### Stated exercise A
Gather every line of the records below that contains the string "grace", and treat uppercase and lowercase letters as different.
▬▬▬▬▬▬▬▬▬▬
[R] Building package - tab delimited example data issue

Peter Dalgaard P.Dalgaard at biostat.ku.dk
Thu Dec 6 16:03:48 CET 2007


Johannes Graumann wrote:
> Johannes Graumann wrote:
>
>   
>> On Thursday 06 December 2007 11:52:46 Peter Dalgaard wrote:
>>     
>>> Johannes Graumann wrote:
>>>       
>>>> Hello,
>>>>
>>>> I'm trying to integrate example data in the shape of a tab delimited
>>>> ASCII file into my package and therefore dropped it into the data
>>>> subdirectory. The build works out just fine, but when I attempt to
>>>> install I get:
>>>>
>>>> ** building package indices ...
>>>> Error in scan(file, what, nmax, sep, dec, quote, skip, nlines,
>>>> na.strings,  :
>>>>   line 1 did not have 500 elements
>>>> Calls: <Anonymous> ... <Anonymous> -> switch -> assign -> read.table ->
>>>> scan Execution halted
>>>> ERROR: installing package indices failed
>>>> ** Removing '/usr/local/lib/R/site-library/MaxQuantUtils'
>>>> ** Restoring previous '/usr/local/lib/R/site-library/MaxQuantUtils'
>>>>
>>>> Accordingly the check delivers:
>>>>
>>>> ...
▬▬▬▬▬▬▬▬▬▬
### Stated exercise B
In the mailing list post above, into which subdirectory did Johannes Graumann drop the tab delimited example data file?

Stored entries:
▬▬▬▬▬▬▬▬▬▬
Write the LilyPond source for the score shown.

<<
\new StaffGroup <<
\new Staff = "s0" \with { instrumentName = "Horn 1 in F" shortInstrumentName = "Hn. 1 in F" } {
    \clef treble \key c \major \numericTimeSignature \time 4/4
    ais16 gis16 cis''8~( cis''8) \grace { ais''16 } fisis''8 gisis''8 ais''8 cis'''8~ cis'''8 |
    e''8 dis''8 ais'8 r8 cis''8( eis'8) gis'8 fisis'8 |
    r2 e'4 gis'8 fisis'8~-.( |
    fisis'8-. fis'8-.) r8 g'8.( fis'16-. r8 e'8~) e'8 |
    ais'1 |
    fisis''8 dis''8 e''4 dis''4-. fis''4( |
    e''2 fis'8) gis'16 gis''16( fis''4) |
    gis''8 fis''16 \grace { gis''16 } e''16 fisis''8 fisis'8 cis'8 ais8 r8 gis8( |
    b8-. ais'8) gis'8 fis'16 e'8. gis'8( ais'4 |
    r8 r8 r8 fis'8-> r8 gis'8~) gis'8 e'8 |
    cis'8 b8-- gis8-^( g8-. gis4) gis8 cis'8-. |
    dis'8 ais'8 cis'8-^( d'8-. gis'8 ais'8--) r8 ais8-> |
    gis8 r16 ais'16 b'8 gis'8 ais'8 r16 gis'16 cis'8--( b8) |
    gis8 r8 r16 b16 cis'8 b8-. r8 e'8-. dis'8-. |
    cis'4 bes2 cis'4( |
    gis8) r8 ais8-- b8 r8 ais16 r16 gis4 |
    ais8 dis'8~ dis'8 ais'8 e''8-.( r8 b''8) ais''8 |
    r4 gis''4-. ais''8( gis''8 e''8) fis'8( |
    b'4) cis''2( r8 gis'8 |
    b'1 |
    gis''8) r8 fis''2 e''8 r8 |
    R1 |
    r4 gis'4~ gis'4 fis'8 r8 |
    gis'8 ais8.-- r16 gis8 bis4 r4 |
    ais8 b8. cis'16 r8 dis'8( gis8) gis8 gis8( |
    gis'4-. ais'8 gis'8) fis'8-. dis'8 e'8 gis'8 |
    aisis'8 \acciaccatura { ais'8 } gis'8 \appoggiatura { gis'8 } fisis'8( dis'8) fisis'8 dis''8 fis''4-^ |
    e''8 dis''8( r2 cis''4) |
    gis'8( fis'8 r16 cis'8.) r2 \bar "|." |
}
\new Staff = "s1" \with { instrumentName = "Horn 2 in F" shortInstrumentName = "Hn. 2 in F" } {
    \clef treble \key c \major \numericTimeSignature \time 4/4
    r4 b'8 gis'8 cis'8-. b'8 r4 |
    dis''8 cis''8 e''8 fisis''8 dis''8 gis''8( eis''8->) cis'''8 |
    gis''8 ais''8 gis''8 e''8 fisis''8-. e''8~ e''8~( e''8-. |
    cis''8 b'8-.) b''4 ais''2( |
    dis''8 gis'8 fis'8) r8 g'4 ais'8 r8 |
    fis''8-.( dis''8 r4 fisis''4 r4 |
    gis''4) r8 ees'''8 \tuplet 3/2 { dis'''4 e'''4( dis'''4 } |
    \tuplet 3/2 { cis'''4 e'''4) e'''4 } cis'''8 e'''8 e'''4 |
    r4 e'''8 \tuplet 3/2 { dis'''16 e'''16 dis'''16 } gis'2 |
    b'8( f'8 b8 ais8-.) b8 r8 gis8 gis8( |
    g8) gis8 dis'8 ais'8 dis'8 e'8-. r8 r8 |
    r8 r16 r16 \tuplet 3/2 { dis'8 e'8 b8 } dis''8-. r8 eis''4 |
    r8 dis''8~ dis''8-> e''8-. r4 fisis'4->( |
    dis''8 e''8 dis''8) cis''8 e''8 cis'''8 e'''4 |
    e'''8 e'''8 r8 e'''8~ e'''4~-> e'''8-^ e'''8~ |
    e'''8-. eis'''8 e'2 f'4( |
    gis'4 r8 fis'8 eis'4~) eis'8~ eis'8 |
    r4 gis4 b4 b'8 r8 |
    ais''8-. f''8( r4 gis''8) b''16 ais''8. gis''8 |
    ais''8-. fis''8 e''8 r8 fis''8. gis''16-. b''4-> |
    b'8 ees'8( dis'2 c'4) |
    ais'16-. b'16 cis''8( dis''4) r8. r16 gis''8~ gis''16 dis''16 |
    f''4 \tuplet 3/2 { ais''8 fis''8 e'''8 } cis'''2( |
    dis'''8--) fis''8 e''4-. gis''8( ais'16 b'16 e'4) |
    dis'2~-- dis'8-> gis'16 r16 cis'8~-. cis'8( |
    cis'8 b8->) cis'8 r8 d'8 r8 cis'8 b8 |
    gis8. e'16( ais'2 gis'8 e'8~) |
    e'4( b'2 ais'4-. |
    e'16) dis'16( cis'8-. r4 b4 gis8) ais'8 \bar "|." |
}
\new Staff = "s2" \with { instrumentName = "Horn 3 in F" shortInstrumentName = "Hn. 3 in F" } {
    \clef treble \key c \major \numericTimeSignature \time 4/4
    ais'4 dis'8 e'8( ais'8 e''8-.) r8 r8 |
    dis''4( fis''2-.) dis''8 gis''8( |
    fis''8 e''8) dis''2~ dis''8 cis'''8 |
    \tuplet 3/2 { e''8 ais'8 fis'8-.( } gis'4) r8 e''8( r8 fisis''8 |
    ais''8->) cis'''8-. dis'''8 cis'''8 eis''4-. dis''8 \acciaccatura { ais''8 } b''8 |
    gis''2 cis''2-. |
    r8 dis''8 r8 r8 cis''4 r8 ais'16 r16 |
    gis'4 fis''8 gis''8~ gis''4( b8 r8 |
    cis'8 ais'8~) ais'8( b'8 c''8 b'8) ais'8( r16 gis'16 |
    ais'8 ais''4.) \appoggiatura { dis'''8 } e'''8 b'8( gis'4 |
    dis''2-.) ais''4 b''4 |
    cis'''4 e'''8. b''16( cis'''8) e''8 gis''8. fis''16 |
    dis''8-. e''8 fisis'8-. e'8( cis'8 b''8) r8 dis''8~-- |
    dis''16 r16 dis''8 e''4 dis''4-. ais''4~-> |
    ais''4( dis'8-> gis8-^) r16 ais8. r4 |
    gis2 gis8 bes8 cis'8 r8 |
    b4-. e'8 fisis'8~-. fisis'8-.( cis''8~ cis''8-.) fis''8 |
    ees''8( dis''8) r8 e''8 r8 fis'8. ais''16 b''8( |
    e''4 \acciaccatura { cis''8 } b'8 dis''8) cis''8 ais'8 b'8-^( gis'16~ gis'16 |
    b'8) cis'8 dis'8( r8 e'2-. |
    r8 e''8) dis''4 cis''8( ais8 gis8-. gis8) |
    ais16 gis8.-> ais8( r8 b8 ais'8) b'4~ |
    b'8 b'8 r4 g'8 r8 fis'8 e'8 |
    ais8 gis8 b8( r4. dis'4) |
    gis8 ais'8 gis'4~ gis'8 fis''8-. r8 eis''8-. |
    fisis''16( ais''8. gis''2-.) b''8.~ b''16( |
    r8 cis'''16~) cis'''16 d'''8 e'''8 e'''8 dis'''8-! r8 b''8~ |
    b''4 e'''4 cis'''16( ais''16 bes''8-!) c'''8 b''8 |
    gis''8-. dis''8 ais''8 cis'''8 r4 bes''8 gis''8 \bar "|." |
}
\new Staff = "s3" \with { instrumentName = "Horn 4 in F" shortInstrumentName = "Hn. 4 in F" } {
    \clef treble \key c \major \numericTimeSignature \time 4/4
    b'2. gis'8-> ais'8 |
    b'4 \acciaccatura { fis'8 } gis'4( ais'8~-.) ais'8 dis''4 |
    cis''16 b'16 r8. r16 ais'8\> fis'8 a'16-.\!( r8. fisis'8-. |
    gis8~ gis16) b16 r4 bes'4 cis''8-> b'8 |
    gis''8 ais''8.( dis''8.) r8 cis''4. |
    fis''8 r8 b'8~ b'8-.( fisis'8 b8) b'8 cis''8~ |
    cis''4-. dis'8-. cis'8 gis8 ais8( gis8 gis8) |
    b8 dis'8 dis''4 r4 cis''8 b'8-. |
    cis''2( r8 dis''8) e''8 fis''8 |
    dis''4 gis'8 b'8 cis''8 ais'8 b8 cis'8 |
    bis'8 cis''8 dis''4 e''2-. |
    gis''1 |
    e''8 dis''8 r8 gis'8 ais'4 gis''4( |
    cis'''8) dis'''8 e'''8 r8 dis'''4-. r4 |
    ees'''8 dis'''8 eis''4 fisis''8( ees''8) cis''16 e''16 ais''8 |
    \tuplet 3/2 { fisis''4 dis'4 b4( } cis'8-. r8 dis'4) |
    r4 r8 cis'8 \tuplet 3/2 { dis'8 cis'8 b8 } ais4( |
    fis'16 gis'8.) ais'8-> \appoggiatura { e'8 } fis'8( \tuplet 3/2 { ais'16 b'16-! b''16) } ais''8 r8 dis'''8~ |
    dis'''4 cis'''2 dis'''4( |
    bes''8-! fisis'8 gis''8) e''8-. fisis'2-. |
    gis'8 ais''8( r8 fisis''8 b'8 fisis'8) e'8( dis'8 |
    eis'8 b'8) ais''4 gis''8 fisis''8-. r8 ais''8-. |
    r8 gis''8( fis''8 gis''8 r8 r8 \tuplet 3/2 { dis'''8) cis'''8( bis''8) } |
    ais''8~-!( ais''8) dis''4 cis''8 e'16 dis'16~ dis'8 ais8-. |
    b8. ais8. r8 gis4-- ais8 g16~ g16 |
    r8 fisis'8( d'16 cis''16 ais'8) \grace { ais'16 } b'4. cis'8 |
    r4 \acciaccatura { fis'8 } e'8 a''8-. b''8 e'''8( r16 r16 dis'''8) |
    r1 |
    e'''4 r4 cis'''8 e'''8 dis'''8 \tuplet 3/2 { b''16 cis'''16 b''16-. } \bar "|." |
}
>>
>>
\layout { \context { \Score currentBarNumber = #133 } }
▬▬▬▬▬▬▬▬▬▬
### Written reply A
    ais16 gis16 cis''8~( cis''8) \grace { ais''16 } fisis''8 gisis''8 ais''8 cis'''8~ cis'''8 |
    gis''8 fis''16 \grace { gis''16 } e''16 fisis''8 fisis'8 cis'8 ais8 r8 gis8( |
    r8 fisis'8( d'16 cis''16 ais'8) \grace { ais'16 } b'4. cis'8 |

### Written reply B
The data subdirectory.